For clinicians, the study supports a more genetics-informed approach to unexplained oocyte maturation arrest. In women with repeated ART failure and consistent morphologic arrest, sequencing panels that include APC/C-related genes may help identify a molecular diagnosis. This can be important for prognosis, counseling, and future reproductive planning, including consideration of donor oocytes or investigational rescue approaches.
The study also has broader implications for reproductive biology. It reinforces the idea that the metaphase I-to-anaphase I transition is highly vulnerable to subtle disruptions in proteostasis and protein-complex assembly. In contrast to many infertility syndromes that involve endocrine or anatomic abnormalities, this phenotype arises from a precise intracellular defect that is not apparent on routine clinical evaluation.
At the same time, important limitations should be kept in mind.

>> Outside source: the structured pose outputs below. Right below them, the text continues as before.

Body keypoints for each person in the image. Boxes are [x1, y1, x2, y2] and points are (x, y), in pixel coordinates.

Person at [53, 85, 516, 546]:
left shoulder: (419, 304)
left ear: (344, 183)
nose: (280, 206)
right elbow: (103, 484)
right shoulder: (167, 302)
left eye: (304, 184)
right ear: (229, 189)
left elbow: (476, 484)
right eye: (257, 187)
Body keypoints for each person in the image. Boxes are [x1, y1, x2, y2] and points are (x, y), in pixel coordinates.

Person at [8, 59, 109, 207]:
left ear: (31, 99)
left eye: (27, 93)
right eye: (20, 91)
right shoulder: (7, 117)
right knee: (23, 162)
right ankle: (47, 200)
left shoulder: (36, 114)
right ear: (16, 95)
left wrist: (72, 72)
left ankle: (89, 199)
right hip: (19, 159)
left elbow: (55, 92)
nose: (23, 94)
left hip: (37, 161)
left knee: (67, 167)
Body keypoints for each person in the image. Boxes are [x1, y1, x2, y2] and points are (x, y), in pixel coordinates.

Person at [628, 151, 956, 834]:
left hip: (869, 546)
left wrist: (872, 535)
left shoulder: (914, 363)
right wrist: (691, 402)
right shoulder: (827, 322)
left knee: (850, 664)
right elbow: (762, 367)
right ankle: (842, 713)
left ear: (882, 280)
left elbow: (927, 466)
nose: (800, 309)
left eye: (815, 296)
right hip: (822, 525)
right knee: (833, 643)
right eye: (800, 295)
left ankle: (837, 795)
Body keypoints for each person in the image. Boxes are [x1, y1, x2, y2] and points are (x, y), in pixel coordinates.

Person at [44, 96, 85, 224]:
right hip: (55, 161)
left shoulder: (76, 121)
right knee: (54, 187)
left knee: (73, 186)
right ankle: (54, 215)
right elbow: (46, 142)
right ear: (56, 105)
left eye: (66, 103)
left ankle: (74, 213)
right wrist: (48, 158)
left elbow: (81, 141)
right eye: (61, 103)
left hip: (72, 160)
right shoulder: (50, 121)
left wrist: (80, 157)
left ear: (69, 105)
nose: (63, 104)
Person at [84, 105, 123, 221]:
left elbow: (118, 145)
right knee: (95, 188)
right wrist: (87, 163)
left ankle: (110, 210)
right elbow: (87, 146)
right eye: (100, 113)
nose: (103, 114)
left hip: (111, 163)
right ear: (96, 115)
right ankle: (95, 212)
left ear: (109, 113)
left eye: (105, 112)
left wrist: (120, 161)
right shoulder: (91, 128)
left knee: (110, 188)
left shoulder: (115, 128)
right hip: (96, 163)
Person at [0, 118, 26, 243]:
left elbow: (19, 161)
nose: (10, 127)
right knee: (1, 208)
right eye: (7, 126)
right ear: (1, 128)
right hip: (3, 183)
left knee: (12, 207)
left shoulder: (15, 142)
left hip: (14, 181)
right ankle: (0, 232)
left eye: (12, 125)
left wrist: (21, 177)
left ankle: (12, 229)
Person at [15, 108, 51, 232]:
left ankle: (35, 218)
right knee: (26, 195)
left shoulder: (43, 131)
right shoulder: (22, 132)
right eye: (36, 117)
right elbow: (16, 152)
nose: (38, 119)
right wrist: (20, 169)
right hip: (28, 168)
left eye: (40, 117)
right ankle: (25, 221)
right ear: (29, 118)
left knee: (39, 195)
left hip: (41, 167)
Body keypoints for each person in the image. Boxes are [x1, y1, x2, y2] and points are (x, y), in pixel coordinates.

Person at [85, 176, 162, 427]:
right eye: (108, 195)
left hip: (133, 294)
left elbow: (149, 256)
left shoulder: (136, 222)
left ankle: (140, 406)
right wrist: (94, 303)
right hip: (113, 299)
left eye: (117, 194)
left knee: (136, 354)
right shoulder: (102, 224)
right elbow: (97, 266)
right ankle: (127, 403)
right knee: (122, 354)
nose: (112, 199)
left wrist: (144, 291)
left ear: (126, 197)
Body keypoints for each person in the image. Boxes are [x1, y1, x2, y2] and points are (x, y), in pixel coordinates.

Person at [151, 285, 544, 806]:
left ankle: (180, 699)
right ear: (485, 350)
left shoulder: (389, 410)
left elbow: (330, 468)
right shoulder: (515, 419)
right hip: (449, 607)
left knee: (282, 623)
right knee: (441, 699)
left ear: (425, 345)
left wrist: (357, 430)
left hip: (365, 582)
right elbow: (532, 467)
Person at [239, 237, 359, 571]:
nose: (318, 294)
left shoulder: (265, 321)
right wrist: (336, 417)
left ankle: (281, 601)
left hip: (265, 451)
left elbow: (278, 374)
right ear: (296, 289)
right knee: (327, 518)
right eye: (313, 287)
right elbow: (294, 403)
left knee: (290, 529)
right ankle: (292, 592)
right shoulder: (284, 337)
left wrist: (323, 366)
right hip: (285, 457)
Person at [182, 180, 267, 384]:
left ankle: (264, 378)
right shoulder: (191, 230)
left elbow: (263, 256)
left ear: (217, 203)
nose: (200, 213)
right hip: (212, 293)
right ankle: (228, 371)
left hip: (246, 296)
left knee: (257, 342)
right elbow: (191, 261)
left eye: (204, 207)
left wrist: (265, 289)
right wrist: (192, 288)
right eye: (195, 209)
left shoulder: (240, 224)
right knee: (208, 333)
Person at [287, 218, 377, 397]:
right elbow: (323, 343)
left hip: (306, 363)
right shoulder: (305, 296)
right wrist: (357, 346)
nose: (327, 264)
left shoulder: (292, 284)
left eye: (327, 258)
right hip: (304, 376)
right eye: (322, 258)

The human sample size was very small, and the condition is rare, so the true prevalence of ANAPC13 mutations in the broader infertility population remains unknown. The work does not establish whether all ANAPC13 variants produce the same degree of dysfunction or whether some retain partial activity. Finally, the rescue experiment is promising but preclinical; significant work would be required before any analogous strategy could be considered for patient care.
Conclusion
Biallelic ANAPC13 mutations represent a newly defined genetic cause of female infertility characterized by oocyte maturation arrest. The combined human, mouse, and molecular data strongly support a causal role for ANAPC13 in meiotic progression and identify APC/C dysfunction as the underlying mechanism. Clinically, these findings argue for genetic evaluation in unexplained maturation arrest and lay the groundwork for future precision-based rescue strategies.

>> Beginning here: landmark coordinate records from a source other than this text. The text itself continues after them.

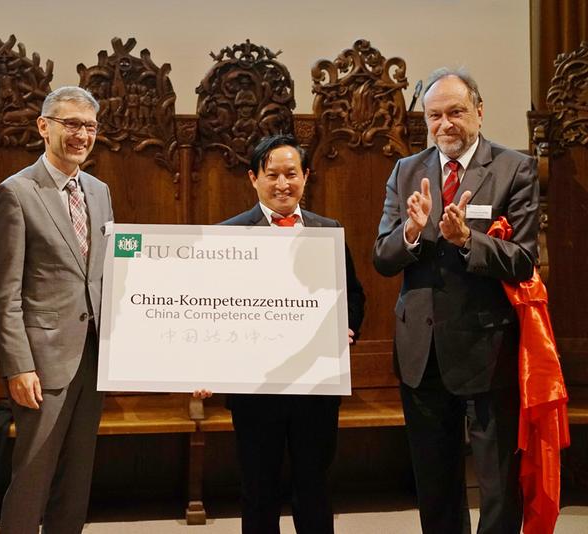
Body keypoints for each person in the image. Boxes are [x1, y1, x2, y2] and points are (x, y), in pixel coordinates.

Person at [373, 68, 539, 533]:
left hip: (488, 348)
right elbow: (383, 258)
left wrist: (468, 240)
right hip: (421, 353)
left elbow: (525, 259)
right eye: (434, 116)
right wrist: (410, 232)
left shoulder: (514, 168)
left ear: (479, 112)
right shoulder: (406, 171)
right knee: (435, 483)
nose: (444, 124)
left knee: (498, 484)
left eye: (456, 112)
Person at [196, 134, 365, 534]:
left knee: (315, 487)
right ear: (253, 178)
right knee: (258, 490)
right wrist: (204, 365)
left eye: (292, 174)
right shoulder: (229, 234)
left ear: (307, 177)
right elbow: (210, 306)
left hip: (317, 384)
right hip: (256, 388)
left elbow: (353, 294)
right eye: (272, 175)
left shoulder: (329, 230)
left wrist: (348, 325)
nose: (282, 183)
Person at [0, 86, 113, 534]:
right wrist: (18, 366)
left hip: (93, 358)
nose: (82, 134)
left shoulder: (99, 191)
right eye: (71, 124)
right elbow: (4, 293)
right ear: (44, 127)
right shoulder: (16, 192)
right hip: (41, 364)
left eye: (90, 126)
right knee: (33, 478)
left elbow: (99, 277)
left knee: (76, 480)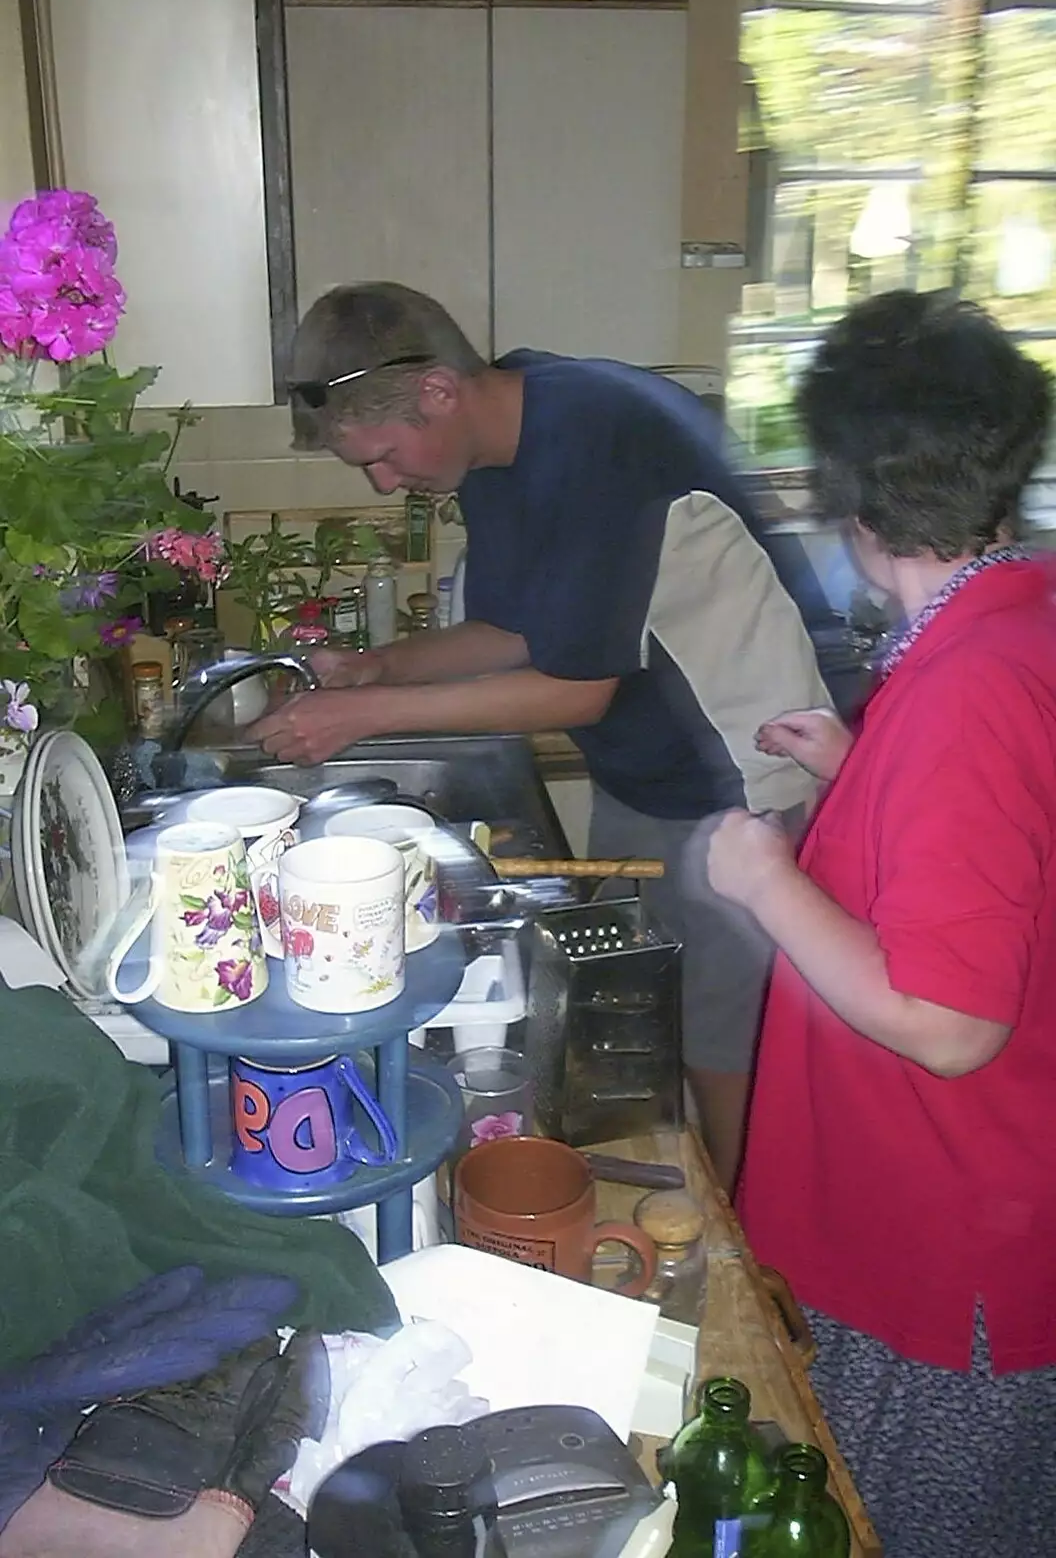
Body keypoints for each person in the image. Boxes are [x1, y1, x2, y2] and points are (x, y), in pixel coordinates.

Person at [249, 282, 830, 1190]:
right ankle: (699, 1204)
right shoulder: (495, 451)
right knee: (653, 1022)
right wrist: (382, 670)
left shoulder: (600, 438)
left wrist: (359, 716)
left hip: (743, 778)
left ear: (439, 392)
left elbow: (577, 687)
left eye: (386, 457)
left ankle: (750, 1256)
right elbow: (524, 631)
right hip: (646, 773)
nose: (385, 482)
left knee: (723, 1043)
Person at [704, 289, 1056, 1556]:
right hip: (974, 1210)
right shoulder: (1016, 612)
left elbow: (951, 1020)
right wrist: (868, 766)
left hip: (940, 1251)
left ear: (847, 495)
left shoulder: (967, 687)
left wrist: (762, 876)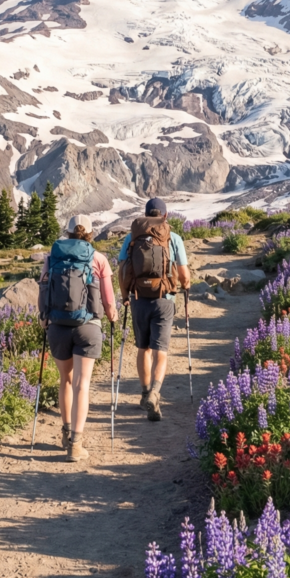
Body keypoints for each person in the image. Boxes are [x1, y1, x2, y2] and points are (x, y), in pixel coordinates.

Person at [38, 214, 117, 463]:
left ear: (68, 233)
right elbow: (108, 300)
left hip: (58, 326)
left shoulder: (52, 257)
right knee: (83, 384)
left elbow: (43, 288)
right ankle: (76, 443)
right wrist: (112, 316)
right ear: (90, 233)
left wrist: (43, 317)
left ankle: (64, 432)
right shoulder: (99, 259)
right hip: (88, 327)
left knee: (66, 381)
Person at [117, 197, 190, 421]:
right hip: (164, 299)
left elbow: (121, 270)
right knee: (161, 351)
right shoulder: (173, 237)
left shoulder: (132, 238)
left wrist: (125, 295)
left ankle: (144, 392)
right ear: (165, 216)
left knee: (143, 348)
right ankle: (155, 393)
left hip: (139, 298)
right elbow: (184, 275)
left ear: (146, 214)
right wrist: (186, 285)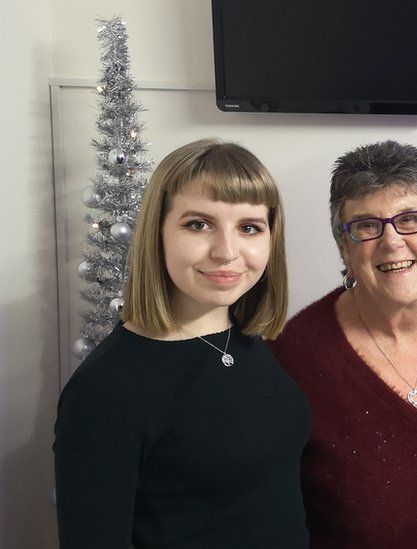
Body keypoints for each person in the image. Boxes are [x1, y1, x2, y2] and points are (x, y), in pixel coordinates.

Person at [54, 139, 310, 548]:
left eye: (249, 227)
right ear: (158, 233)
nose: (226, 252)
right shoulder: (105, 390)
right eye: (198, 224)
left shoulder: (244, 340)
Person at [269, 140, 417, 548]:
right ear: (344, 247)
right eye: (366, 226)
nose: (392, 241)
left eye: (411, 219)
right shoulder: (291, 362)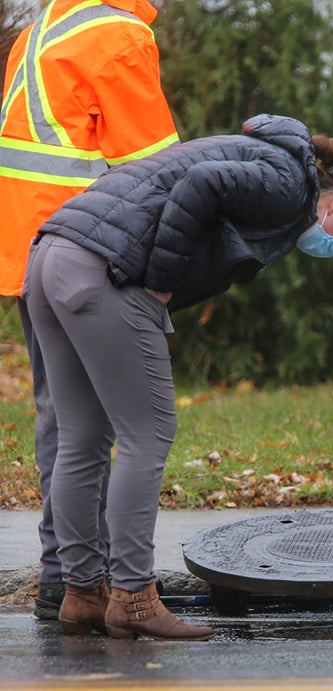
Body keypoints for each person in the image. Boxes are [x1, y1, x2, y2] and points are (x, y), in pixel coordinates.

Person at [23, 113, 333, 640]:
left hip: (52, 256)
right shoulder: (290, 185)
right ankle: (133, 598)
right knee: (146, 436)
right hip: (103, 271)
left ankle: (82, 594)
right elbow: (201, 185)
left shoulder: (265, 158)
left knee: (82, 439)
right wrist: (161, 287)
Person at [0, 0, 179, 621]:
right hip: (96, 253)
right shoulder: (119, 35)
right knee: (127, 427)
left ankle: (69, 581)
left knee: (66, 421)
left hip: (30, 251)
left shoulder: (36, 31)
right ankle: (113, 586)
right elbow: (157, 172)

Funding and clinicaltrials.gov
The abstract provided does not list funding details or a clinical trial registration. No clinicaltrials.gov identifier was reported.
References
Wang Y, Ding Z, Liu X, Liu X, Tan H, Zheng N, Yu K, Chen B, Wang F, Cao Y, Huang L, Sang Q, Zhu F. Biallelic mutations in ANAPC13 cause female infertility characterized by oocyte maturation arrest both in humans and mice. Am J Obstet Gynecol. 2026 Apr 15. PMID: 41997520.
McGuinness BE, et al. APC/C function in meiosis and oocyte maturation: implications for female infertility. PubMed-indexed primary and review literature.
Patel SS, et al. Genetic causes of oocyte maturation arrest: current evidence and clinical implications. PubMed-indexed reproductive genetics literature.